Vatican warns against misuse of hate-speech accusations to intimidate people of faith

So-called ‘hate speech’ laws can be used to diminish the presence of religion in public life, according to the Catholic bishop of Down & Connor, Noel Traenor.

Responding to comments on the same topic from a  Vatican official, he told The Irish Catholic: “Where faith and religion are either eroded in the public square or banished from it, they can sometimes be banished by what is effectively hate speech, total misrepresentation of religion and faith.”

He said that the equation of religious language with intolerance is problematic.

“We must be attentive lest the limitations of freedom of speech are used in a way that would erode the proper and appropriate place of religious faith or the expression of a religious voice from the public square,”

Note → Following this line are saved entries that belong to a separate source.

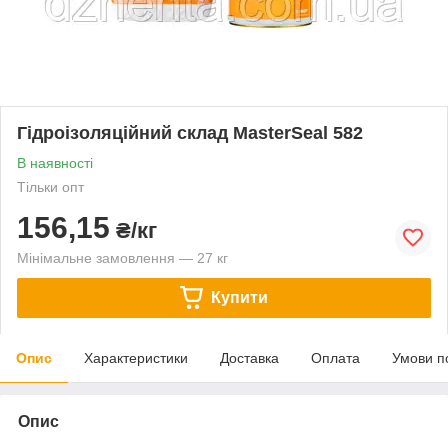
Гідроізоляційний склад MasterSeal 582
В наявності
Тільки опт
156,15
₴/кг
Мінімальне замовлення — 27 кг
Купити
Опис
Характеристики
Доставка
Оплата
Умови п
Опис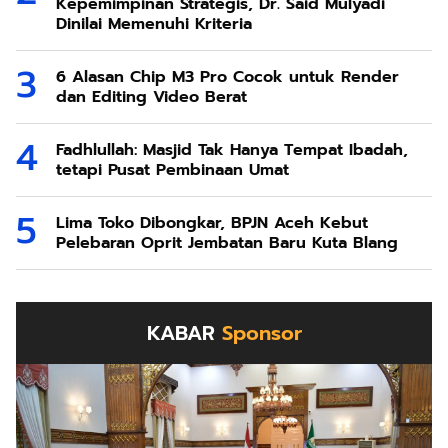
Kepemimpinan Strategis, Dr. Said Mulyadi
Dinilai Memenuhi Kriteria
6 Alasan Chip M3 Pro Cocok untuk Render
dan Editing Video Berat
Fadhlullah: Masjid Tak Hanya Tempat Ibadah,
tetapi Pusat Pembinaan Umat
Lima Toko Dibongkar, BPJN Aceh Kebut
Pelebaran Oprit Jembatan Baru Kuta Blang
KABAR
Sponsor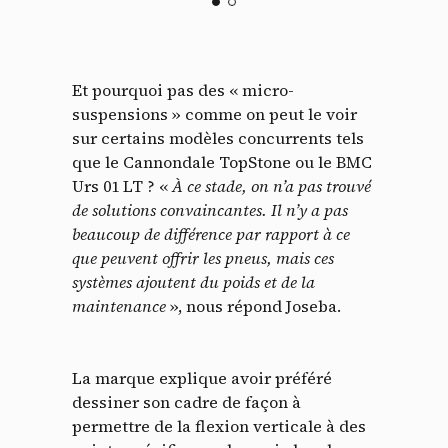
Et pourquoi pas des « micro-
suspensions » comme on peut le voir
sur certains modèles concurrents tels
que le Cannondale TopStone ou le BMC
Urs 01 LT ? «
À ce stade, on n’a pas trouvé
de solutions convaincantes. Il n’y a pas
beaucoup de différence par rapport à ce
que peuvent offrir les pneus, mais ces
systèmes ajoutent du poids et de la
maintenance
», nous répond Joseba.
La marque explique avoir préféré
dessiner son cadre de façon à
permettre de la flexion verticale à des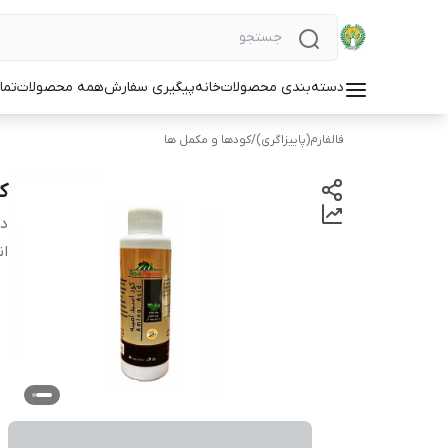
دسته‌بندی محصولات
خانه
پیگیری سفارش
همه محصولات
تما
فالفارم(پاییزاگری)
/
کودها و مکمل ها
کو
دس
ان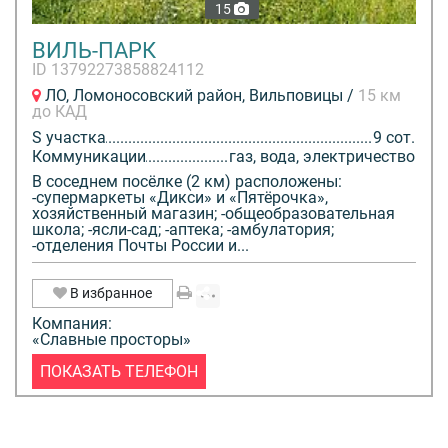
15
ВИЛЬ-ПАРК
ID 13792273858824112
ЛО, Ломоносовский район, Вильповицы /
15 км
до КАД
S участка
9 сот.
Коммуникации
газ, вода, электричество
В соседнем посёлке (2 км) расположены:
-супермаркеты «Дикси» и «Пятёрочка»,
хозяйственный магазин; -общеобразовательная
школа; -ясли-сад; -аптека; -амбулатория;
-отделения Почты России и...
В избранное
Компания:
«Славные просторы»
ПОКАЗАТЬ ТЕЛЕФОН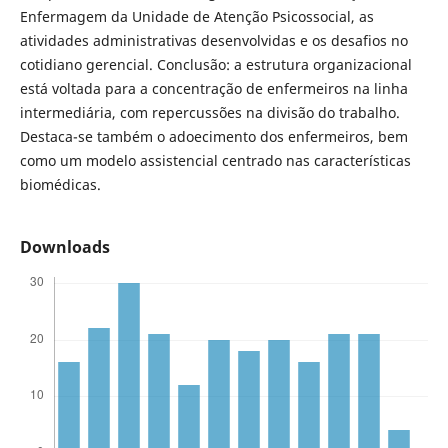
Enfermagem da Unidade de Atenção Psicossocial, as
atividades administrativas desenvolvidas e os desafios no
cotidiano gerencial. Conclusão: a estrutura organizacional
está voltada para a concentração de enfermeiros na linha
intermediária, com repercussões na divisão do trabalho.
Destaca-se também o adoecimento dos enfermeiros, bem
como um modelo assistencial centrado nas características
biomédicas.
Downloads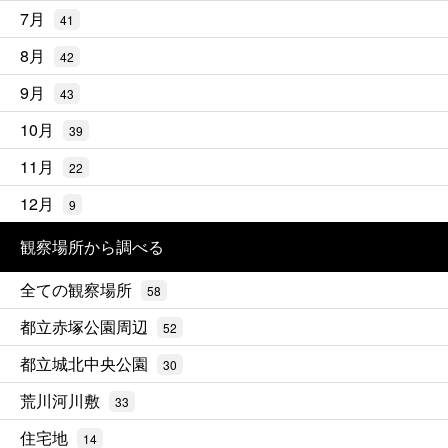
7月
41
8月
42
9月
43
10月
39
11月
22
12月
9
観察場所から調べる
全ての観察場所
58
都立赤塚公園周辺
52
都立城北中央公園
30
荒川河川敷
33
住宅地
14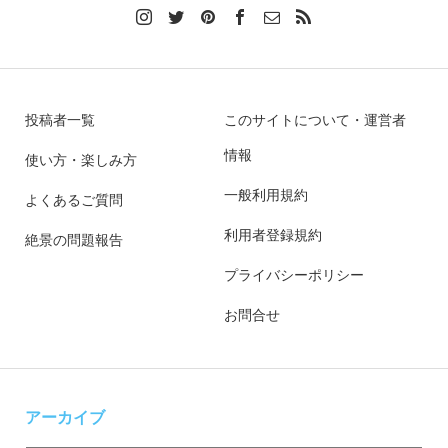
投稿者一覧
このサイトについて・運営者
情報
使い方・楽しみ方
一般利用規約
よくあるご質問
利用者登録規約
絶景の問題報告
プライバシーポリシー
お問合せ
アーカイブ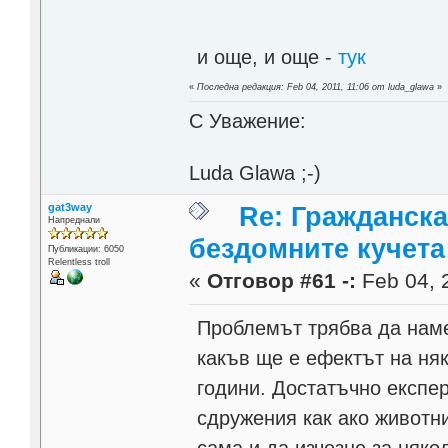
и още, и още -
тук
«
Последна редакция: Feb 04, 2011, 11:06 от luda_glawa
»
С Уважение:
Luda Glawa ;-)
gat3way
Re: Гражданска
Напреднали
бездомните кучета
Публикации: 6050
Relentless troll
«
Отговор #61 -:
Feb 04, 2
Проблемът трябва да наме
какъв ще е ефектът на ня
години. Достатъчно експе
сдружения как ако животн
сама и да изчезне за няко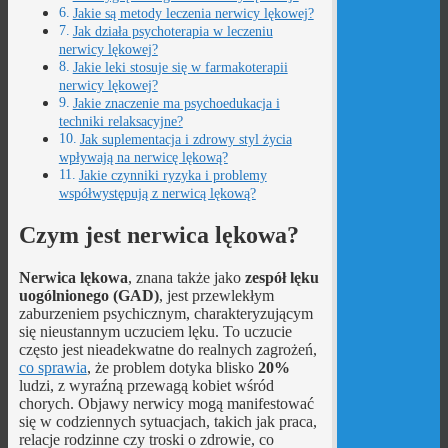
Jakie są metody leczenia nerwicy lękowej?
Jak działa psychoterapia w leczeniu
nerwicy lękowej?
Jakie leki stosuje się w farmakoterapii
nerwicy lękowej?
Jakie znaczenie ma psychoedukacja i
techniki relaksacyjne?
Jak suplementacja i zdrowy styl życia
wpływają na nerwicę lękową?
Jakie czynniki ryzyka i problemy
współwystępują z nerwicą lękową?
Czym jest nerwica lękowa?
Nerwica lękowa
, znana także jako
zespół lęku
uogólnionego (GAD)
, jest przewlekłym
zaburzeniem psychicznym, charakteryzującym
się nieustannym uczuciem lęku. To uczucie
często jest nieadekwatne do realnych zagrożeń,
co sprawia
, że problem dotyka blisko
20%
ludzi, z wyraźną przewagą kobiet wśród
chorych. Objawy nerwicy mogą manifestować
się w codziennych sytuacjach, takich jak praca,
relacje rodzinne czy troski o zdrowie, co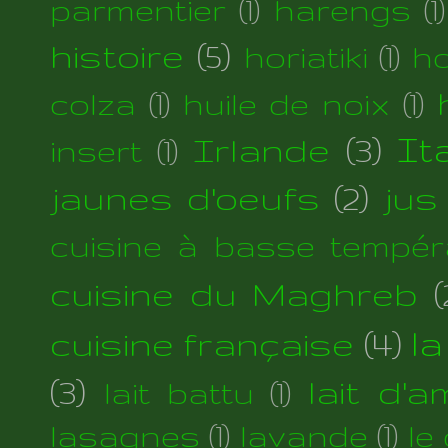
parmentier
(1)
harengs
(1)
histoire
(5)
horiatiki
(1)
h
colza
(1)
huile de noix
(1)
Irlande
(3)
Ita
insert
(1)
jaunes d'oeufs
(2)
jus
cuisine à basse tempér
cuisine du Maghreb
(
cuisine française
(4)
la
(3)
lait d'
lait battu
(1)
lasagnes
(1)
lavande
(1)
le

Msgr Janusz Urbanczyk, permanent representative of the Holy See to the Organisation for Security and Co-operation in Europe (OSCE) said he regretted “many preoccupying instances where private individuals and public officials or bodies seek to frighten or intimidate Christians, Jews, Muslims and members of other religions from expressing their faith-based opinion in the public sphere and hinder them from taking an active part in society”.  This intolerance, he said, is often advanced through accusations of “hatred” or “hate speech”, equating religious beliefs to hate and thus depicting religion as a problem.